Assigned task –
Across the listing below, count the lines that mention the string "wash". Reply with the figure only.

Data for this exercise –
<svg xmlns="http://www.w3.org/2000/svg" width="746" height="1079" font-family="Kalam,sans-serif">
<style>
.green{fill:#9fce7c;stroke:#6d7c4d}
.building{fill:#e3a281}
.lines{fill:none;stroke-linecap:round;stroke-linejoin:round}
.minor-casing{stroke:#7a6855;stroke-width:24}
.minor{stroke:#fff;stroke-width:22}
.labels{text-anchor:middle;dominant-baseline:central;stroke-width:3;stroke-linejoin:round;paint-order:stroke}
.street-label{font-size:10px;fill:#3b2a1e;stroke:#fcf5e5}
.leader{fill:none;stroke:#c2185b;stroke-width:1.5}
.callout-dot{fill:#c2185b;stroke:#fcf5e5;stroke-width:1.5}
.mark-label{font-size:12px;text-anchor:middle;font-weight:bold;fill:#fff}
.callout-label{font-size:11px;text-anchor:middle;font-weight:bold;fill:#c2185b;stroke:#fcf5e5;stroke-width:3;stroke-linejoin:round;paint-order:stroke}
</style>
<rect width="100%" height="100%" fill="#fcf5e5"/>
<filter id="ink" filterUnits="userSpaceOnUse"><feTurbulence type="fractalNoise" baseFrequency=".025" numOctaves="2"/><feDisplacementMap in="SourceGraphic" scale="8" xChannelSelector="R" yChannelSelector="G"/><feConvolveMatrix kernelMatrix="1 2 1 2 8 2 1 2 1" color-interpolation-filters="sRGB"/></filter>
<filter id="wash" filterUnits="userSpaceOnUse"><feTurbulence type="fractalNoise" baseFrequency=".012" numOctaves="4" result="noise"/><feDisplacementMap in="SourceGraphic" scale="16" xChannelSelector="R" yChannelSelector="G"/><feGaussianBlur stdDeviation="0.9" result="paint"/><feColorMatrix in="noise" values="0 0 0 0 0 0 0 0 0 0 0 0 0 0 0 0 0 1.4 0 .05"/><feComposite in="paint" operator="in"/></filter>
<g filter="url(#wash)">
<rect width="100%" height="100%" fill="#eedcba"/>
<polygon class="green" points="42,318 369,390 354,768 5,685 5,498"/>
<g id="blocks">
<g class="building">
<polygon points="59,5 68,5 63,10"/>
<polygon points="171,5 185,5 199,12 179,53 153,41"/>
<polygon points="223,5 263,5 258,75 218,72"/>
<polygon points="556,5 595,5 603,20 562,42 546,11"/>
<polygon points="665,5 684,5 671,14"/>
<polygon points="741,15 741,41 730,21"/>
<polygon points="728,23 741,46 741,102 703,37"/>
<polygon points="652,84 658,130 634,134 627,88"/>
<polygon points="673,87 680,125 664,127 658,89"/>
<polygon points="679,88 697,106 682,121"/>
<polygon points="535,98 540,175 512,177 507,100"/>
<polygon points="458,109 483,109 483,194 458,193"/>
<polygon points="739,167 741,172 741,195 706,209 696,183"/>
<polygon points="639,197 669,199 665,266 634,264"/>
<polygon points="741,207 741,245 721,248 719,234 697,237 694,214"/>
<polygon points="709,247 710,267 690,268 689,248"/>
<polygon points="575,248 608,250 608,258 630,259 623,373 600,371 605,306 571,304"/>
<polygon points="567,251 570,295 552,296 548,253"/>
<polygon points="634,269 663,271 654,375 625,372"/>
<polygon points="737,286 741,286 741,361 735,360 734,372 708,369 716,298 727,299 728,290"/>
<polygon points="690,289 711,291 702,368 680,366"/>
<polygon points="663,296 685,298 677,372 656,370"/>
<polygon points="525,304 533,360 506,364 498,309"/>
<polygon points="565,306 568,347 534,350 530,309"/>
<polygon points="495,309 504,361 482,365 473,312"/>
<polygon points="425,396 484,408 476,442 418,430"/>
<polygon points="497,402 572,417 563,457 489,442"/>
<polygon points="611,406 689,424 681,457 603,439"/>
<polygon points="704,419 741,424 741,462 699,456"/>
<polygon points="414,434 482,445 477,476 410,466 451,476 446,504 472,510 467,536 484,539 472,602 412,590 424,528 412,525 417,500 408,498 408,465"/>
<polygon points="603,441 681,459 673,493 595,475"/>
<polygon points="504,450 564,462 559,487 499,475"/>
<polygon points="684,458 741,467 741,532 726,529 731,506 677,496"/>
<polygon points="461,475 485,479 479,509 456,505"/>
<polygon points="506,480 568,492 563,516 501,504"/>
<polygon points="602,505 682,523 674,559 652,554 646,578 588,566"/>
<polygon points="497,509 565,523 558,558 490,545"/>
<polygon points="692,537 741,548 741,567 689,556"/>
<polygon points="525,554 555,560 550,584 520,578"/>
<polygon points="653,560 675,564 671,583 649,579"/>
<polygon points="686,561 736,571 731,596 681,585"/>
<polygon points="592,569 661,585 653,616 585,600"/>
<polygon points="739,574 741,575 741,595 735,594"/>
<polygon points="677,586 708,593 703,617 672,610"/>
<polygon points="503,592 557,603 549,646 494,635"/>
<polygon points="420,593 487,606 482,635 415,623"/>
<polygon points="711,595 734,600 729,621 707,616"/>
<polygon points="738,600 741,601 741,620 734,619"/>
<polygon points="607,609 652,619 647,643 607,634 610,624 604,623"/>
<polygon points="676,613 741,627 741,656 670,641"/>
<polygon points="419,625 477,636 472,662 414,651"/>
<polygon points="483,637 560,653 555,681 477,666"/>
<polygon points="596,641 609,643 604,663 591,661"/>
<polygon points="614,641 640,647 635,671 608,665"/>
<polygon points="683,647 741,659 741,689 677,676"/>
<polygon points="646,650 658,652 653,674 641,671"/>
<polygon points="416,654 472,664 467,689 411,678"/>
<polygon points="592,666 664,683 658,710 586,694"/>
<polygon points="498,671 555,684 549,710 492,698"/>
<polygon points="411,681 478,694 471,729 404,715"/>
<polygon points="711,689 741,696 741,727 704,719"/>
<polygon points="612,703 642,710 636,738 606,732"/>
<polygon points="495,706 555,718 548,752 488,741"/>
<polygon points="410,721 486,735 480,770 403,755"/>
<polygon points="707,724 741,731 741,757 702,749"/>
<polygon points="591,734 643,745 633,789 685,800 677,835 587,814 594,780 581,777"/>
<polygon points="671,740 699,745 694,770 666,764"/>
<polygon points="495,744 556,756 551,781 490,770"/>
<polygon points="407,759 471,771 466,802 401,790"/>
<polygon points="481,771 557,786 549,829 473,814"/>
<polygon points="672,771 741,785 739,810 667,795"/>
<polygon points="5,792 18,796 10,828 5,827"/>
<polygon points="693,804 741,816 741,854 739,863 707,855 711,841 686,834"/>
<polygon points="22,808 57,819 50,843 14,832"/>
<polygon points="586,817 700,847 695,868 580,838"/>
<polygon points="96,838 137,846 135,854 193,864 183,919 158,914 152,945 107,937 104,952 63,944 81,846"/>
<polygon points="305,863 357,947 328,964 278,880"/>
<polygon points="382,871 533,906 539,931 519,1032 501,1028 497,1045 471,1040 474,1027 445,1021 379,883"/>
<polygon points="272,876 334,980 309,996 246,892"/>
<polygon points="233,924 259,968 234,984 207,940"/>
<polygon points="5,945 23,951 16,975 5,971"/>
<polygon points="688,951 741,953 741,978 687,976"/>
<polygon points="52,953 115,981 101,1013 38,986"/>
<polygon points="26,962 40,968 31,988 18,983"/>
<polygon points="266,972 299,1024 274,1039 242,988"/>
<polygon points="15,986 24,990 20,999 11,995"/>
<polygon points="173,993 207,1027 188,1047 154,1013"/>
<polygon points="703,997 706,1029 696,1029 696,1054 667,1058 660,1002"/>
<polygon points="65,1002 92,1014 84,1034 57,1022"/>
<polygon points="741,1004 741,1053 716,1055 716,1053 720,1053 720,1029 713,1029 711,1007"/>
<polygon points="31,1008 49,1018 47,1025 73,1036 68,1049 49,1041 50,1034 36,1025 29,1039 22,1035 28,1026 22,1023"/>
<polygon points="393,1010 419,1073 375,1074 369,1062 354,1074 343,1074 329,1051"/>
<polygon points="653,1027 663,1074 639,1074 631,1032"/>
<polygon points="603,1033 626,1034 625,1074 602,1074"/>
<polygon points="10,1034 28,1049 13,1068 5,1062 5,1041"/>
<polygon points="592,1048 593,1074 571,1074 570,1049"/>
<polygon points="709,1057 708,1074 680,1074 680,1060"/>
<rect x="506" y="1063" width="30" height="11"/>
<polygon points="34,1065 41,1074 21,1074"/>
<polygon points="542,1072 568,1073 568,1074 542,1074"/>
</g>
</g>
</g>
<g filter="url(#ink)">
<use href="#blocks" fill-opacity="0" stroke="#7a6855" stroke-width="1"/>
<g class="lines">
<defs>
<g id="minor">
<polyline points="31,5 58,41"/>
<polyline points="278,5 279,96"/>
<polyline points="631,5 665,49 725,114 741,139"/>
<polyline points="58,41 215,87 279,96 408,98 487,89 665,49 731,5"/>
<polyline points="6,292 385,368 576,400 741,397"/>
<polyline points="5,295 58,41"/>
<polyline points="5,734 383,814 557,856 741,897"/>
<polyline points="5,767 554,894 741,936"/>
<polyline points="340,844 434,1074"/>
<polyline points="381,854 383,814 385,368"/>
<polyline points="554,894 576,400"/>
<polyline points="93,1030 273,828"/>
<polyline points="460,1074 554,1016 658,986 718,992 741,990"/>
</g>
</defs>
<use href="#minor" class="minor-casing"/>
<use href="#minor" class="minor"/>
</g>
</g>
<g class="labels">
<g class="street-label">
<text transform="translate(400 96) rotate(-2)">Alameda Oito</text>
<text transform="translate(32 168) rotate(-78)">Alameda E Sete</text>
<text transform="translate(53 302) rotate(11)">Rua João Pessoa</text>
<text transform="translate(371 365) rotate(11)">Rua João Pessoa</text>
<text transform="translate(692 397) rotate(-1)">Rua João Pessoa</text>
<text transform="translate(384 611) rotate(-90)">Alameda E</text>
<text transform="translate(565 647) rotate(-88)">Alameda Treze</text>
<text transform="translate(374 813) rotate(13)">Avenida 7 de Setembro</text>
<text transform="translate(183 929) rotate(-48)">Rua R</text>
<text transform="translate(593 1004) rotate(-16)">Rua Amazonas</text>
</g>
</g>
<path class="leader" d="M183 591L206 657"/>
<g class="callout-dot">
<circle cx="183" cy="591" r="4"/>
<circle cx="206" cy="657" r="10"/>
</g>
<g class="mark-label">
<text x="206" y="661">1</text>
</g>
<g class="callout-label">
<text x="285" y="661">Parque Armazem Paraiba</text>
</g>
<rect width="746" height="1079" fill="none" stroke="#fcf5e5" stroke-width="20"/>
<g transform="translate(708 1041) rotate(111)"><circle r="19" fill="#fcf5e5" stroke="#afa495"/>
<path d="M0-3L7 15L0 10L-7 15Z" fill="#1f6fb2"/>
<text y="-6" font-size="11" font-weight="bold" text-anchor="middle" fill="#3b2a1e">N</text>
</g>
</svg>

Answer to the exercise –
2